### MATERIAL PROVIDED
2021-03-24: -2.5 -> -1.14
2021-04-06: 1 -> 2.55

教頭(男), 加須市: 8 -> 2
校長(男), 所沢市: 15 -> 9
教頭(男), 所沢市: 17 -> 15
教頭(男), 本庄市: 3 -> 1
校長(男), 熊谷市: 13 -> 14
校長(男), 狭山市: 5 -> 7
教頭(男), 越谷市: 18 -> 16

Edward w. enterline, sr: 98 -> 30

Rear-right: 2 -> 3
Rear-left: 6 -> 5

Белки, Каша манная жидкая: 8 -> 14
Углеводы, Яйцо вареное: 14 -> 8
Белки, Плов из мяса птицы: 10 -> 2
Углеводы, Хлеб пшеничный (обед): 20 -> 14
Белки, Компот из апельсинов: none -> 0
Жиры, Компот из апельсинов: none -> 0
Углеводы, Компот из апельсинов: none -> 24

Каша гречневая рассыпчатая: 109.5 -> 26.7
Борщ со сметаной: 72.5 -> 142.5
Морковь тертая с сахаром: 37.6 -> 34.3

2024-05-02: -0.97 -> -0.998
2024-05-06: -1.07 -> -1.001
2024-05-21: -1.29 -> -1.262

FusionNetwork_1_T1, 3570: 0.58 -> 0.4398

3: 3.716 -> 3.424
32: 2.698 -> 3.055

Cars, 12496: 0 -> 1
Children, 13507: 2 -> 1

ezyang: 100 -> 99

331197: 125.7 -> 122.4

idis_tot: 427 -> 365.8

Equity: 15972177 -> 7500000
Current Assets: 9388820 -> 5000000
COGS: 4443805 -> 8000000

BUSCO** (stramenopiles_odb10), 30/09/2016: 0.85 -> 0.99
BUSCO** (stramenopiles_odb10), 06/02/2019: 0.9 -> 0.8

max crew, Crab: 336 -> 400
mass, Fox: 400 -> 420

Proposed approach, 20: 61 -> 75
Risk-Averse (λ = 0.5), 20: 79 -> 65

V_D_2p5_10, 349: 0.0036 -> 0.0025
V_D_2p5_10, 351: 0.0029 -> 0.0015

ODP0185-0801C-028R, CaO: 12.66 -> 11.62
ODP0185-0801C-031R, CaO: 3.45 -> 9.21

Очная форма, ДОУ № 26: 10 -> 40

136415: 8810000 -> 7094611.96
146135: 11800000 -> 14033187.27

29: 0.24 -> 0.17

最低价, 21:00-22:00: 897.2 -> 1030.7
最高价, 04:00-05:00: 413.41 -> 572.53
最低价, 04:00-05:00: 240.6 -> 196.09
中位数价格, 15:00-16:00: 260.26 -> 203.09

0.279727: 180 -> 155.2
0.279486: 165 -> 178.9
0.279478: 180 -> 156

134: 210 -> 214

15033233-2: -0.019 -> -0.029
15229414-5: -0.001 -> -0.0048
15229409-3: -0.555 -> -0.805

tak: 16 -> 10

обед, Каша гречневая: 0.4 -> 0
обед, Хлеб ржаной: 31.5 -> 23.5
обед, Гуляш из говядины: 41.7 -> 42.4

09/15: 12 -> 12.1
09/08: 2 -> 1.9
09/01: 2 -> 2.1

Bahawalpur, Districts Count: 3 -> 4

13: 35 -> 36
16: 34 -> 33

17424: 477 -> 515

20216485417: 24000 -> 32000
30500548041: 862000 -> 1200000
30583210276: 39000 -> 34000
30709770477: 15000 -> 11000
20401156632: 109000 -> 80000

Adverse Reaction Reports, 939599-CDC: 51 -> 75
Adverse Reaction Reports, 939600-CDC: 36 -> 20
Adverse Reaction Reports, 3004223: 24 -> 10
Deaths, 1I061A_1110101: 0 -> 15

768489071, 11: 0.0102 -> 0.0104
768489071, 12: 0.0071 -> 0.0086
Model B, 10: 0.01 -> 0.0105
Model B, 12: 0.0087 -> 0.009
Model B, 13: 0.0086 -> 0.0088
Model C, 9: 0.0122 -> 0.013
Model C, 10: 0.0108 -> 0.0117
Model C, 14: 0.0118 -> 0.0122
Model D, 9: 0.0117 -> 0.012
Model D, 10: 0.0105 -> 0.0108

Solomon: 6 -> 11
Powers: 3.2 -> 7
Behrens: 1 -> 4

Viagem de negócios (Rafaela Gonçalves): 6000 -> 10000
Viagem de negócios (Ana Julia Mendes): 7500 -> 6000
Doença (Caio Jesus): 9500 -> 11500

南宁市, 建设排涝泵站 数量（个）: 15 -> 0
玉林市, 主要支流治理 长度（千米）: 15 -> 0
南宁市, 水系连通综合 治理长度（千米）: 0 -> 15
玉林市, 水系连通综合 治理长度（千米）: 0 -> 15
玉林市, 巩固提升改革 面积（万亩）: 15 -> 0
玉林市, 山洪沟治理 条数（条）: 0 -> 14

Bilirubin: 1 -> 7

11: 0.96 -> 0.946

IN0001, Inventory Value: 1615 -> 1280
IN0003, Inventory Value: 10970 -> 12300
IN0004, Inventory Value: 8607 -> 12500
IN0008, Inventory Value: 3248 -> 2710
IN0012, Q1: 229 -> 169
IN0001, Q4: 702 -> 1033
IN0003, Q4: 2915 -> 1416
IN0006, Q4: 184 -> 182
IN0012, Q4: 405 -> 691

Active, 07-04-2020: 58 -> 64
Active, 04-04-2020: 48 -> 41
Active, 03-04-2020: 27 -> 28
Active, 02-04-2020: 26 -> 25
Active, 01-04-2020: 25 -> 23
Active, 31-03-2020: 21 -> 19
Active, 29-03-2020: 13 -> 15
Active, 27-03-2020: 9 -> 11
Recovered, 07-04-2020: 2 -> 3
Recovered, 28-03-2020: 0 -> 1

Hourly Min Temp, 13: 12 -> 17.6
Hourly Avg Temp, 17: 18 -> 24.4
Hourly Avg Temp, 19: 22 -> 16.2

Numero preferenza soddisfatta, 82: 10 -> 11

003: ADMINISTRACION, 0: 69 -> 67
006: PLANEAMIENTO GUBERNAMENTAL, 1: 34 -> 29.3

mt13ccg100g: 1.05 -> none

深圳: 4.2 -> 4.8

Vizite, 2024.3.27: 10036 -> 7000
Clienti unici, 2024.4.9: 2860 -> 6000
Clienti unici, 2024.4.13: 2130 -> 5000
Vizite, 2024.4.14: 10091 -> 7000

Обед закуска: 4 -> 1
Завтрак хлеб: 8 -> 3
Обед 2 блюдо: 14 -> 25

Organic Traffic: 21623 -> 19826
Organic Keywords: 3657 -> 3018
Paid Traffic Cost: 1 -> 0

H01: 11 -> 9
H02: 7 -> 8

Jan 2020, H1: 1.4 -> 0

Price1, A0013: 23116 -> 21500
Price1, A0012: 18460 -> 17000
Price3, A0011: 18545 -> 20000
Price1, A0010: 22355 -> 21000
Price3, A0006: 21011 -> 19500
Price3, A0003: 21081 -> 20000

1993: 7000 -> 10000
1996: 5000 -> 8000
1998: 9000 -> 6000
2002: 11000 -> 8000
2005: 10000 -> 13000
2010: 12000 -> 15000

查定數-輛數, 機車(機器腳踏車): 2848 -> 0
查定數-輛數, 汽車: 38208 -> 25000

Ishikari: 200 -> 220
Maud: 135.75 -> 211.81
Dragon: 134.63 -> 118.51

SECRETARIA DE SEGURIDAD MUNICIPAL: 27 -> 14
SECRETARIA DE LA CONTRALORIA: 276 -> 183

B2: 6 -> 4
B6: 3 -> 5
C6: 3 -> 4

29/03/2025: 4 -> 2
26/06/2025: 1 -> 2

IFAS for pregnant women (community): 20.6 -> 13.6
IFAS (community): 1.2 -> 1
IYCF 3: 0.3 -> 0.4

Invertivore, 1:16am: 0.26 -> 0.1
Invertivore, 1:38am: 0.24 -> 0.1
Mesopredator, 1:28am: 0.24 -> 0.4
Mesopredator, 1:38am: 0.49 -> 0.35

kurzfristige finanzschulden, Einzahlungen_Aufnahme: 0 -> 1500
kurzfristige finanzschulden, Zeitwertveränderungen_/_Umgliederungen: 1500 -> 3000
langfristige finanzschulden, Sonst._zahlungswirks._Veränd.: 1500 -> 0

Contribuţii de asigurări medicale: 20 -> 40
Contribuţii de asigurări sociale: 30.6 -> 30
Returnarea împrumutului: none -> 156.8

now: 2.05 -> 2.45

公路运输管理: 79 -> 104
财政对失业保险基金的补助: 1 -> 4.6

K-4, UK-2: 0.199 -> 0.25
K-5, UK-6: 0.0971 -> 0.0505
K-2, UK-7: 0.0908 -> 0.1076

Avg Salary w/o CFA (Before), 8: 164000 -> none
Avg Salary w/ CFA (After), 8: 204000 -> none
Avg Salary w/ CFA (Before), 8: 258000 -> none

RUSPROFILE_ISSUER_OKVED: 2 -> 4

### EXERCISE AIM
The range runs from the line above containing "Adverse Reaction Reports, 939599-CDC: 51" to the line containing "南宁市, 水系连通综合 治理长度（千米）: 0 -> 15", inclusive. Restate those lines word for word and no others.

### COMPLETED EXERCISE
Adverse Reaction Reports, 939599-CDC: 51 -> 75
Adverse Reaction Reports, 939600-CDC: 36 -> 20
Adverse Reaction Reports, 3004223: 24 -> 10
Deaths, 1I061A_1110101: 0 -> 15

768489071, 11: 0.0102 -> 0.0104
768489071, 12: 0.0071 -> 0.0086
Model B, 10: 0.01 -> 0.0105
Model B, 12: 0.0087 -> 0.009
Model B, 13: 0.0086 -> 0.0088
Model C, 9: 0.0122 -> 0.013
Model C, 10: 0.0108 -> 0.0117
Model C, 14: 0.0118 -> 0.0122
Model D, 9: 0.0117 -> 0.012
Model D, 10: 0.0105 -> 0.0108

Solomon: 6 -> 11
Powers: 3.2 -> 7
Behrens: 1 -> 4

Viagem de negócios (Rafaela Gonçalves): 6000 -> 10000
Viagem de negócios (Ana Julia Mendes): 7500 -> 6000
Doença (Caio Jesus): 9500 -> 11500

南宁市, 建设排涝泵站 数量（个）: 15 -> 0
玉林市, 主要支流治理 长度（千米）: 15 -> 0
南宁市, 水系连通综合 治理长度（千米）: 0 -> 15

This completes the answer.